(Page images and extracted text)
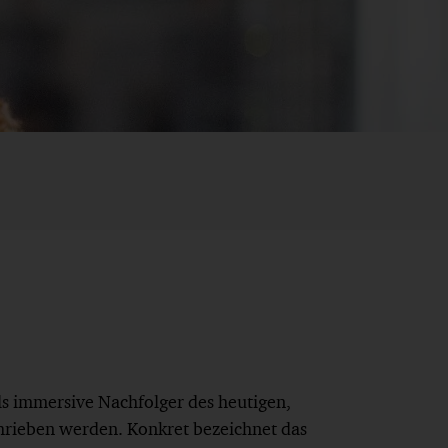
s immersive Nachfolger des heutigen,
chrieben werden. Konkret bezeichnet das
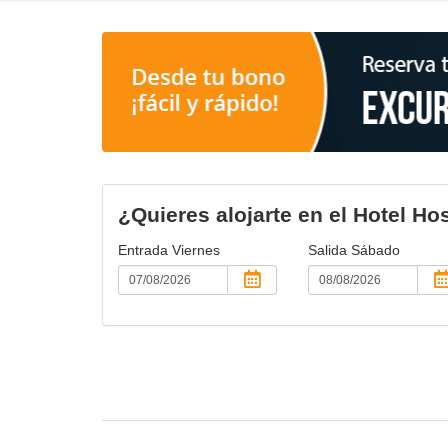
¿Quieres alojarte en el Hotel H
Entrada
Viernes
Salida
Sábado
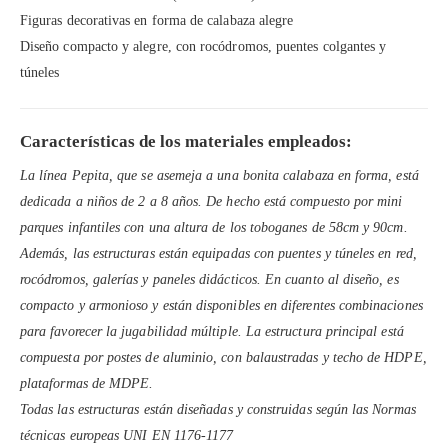
Figuras decorativas en forma de calabaza alegre
Diseño compacto y alegre, con rocódromos, puentes colgantes y
túneles
Características de los materiales empleados:
La línea Pepita, que se asemeja a una bonita calabaza en forma, está
dedicada a niños de 2 a 8 años. De hecho está compuesto por mini
parques infantiles con una altura de los toboganes de 58cm y 90cm.
Además, las estructuras están equipadas con puentes y túneles en red,
rocódromos, galerías y paneles didácticos. En cuanto al diseño, es
compacto y armonioso y están disponibles en diferentes combinaciones
para favorecer la jugabilidad múltiple. La estructura principal está
compuesta por postes de aluminio, con balaustradas y techo de HDPE,
plataformas de MDPE.
Todas las estructuras están diseñadas y construidas según las Normas
técnicas europeas UNI EN 1176-1177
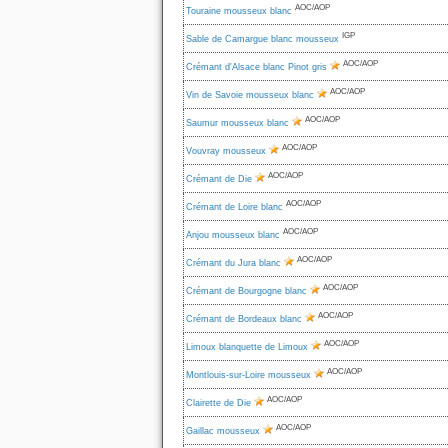
AOC/AOP
Touraine mousseux blanc
IGP
Sable de Camargue blanc mousseux
AOC/AOP
Crémant d'Alsace blanc Pinot gris
AOC/AOP
Vin de Savoie mousseux blanc
AOC/AOP
Saumur mousseux blanc
AOC/AOP
Vouvray mousseux
AOC/AOP
Crémant de Die
AOC/AOP
Crémant de Loire blanc
AOC/AOP
Anjou mousseux blanc
AOC/AOP
Crémant du Jura blanc
AOC/AOP
Crémant de Bourgogne blanc
AOC/AOP
Crémant de Bordeaux blanc
AOC/AOP
Limoux blanquette de Limoux
AOC/AOP
Montlouis-sur-Loire mousseux
AOC/AOP
Clairette de Die
AOC/AOP
Gaillac mousseux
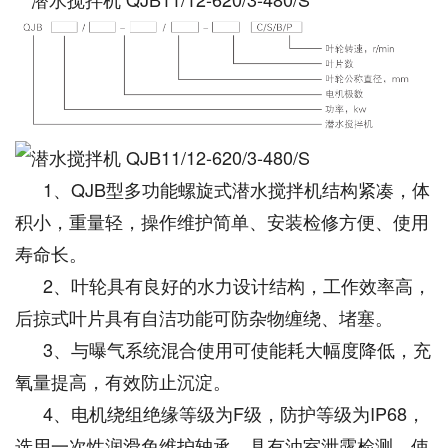
1、QJB型多功能螺旋式潜水搅拌机结构紧凑，体
积小，重量轻，操作维护简单、安装检修方便、使用
寿命长。
2、叶轮具有良好的水力设计结构，工作效率高，
后掠式叶片具有自洁功能可防杂物缠绕、堵塞。
3、与曝气系统混合使用可使能耗大幅度降低，充
氧量提高，有效防止沉淀。
4、电机绕组绝缘等级为F级，防护等级为IP68，
选用一次性润滑免维护轴承，具有油室泄露检测，使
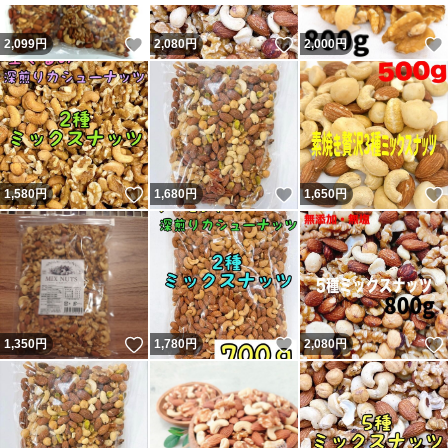
いいね！
いいね！
2,099
円
2,080
円
2,000
円
いいね！
いいね！
1,580
円
1,680
円
1,650
円
いいね！
いいね！
1,350
円
1,780
円
2,080
円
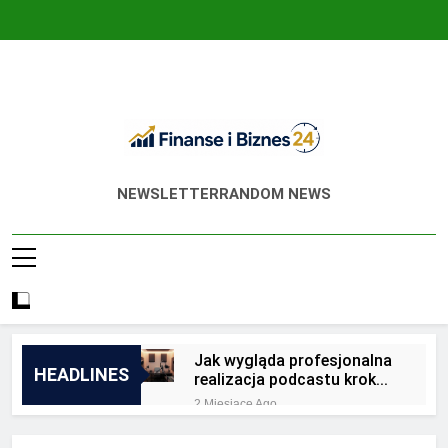
Skip
to
content
Finanse I Biznes
Jak Zadbać O Własne Finanse? Fachowa
NEWSLETTER
RANDOM NEWS
24
Wiedza, Pozwalająca Odnieść Sukces!
Jak wygląda profesjonalna
HEADLINES
realizacja podcastu krok
po kroku?
2 Miesiące Ago
Jakie są zalety
outsourcingu usług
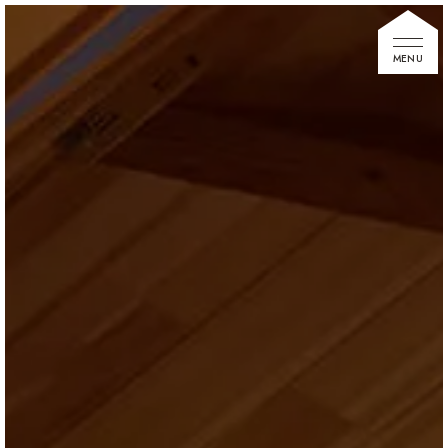
家づくりの想い
住宅展示場
お知らせ
イベント情報
建築事例
不動産情報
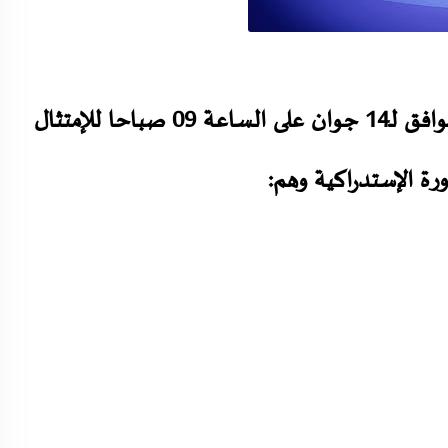
على الطلبة المذكورين أدناه الحضور يوم الأحد الموافق لـ14 جوان على الساعة 09 صباحا للإمتثال
رة الإستدراكية وهم:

▸ To-do item
Except for the pictures, write the data out exactly.

▸ Exercise solution
s immersive Nachfolger des heutigen,
chrieben werden. Konkret bezeichnet das
¿Quieres alojarte en el Hotel H
Entrada
Viernes
Salida
Sábado
Figuras decorativas en forma de calabaza alegre
Diseño compacto y alegre, con rocódromos, puentes colgantes y
túneles
Características de los materiales empleados:
La línea Pepita, que se asemeja a una bonita calabaza en forma, está
dedicada a niños de 2 a 8 años. De hecho está compuesto por mini
parques infantiles con una altura de los toboganes de 58cm y 90cm.
Además, las estructuras están equipadas con puentes y túneles en red,
rocódromos, galerías y paneles didácticos. En cuanto al diseño, es
compacto y armonioso y están disponibles en diferentes combinaciones
para favorecer la jugabilidad múltiple. La estructura principal está
compuesta por postes de aluminio, con balaustradas y techo de HDPE,
plataformas de MDPE.
Todas las estructuras están diseñadas y construidas según las Normas
técnicas europeas UNI EN 1176-1177
AOC/AOP
Touraine mousseux blanc
IGP
Sable de Camargue blanc mousseux
AOC/AOP
Crémant d'Alsace blanc Pinot gris
AOC/AOP
Vin de Savoie mousseux blanc
AOC/AOP
Saumur mousseux blanc
AOC/AOP
Vouvray mousseux
AOC/AOP
Crémant de Die
AOC/AOP
Crémant de Loire blanc
AOC/AOP
Anjou mousseux blanc
AOC/AOP
Crémant du Jura blanc
AOC/AOP
Crémant de Bourgogne blanc
AOC/AOP
Crémant de Bordeaux blanc
AOC/AOP
Limoux blanquette de Limoux
AOC/AOP
Montlouis-sur-Loire mousseux
AOC/AOP
Clairette de Die
AOC/AOP
Gaillac mousseux
1、QJB型多功能螺旋式潜水搅拌机结构紧凑，体
积小，重量轻，操作维护简单、安装检修方便、使用
寿命长。
2、叶轮具有良好的水力设计结构，工作效率高，
后掠式叶片具有自洁功能可防杂物缠绕、堵塞。
3、与曝气系统混合使用可使能耗大幅度降低，充
氧量提高，有效防止沉淀。
4、电机绕组绝缘等级为F级，防护等级为IP68，
选用一次性润滑免维护轴承，具有油室泄露检测，使
いいね！
いいね！
2,099
円
2,080
円
2,000
円
いいね！
いいね！
1,580
円
1,680
円
1,650
円
いいね！
いいね！
1,350
円
1,780
円
2,080
円
Skip
to
content
Finanse I Biznes
Jak Zadbać O Własne Finanse? Fachowa
NEWSLETTER
RANDOM NEWS
24
Wiedza, Pozwalająca Odnieść Sukces!
Jak wygląda profesjonalna
HEADLINES
realizacja podcastu krok
po kroku?
2 Miesiące Ago
Jakie są zalety
outsourcingu usług
家づくりの想い
住宅展示場
お知らせ
イベント情報
建築事例
不動産情報
على الطلبة المذكورين أدناه الحضور يوم الأحد الموافق لـ14 جوان على الساعة 09 صباحا للإمتثال
رة الإستدراكية وهم:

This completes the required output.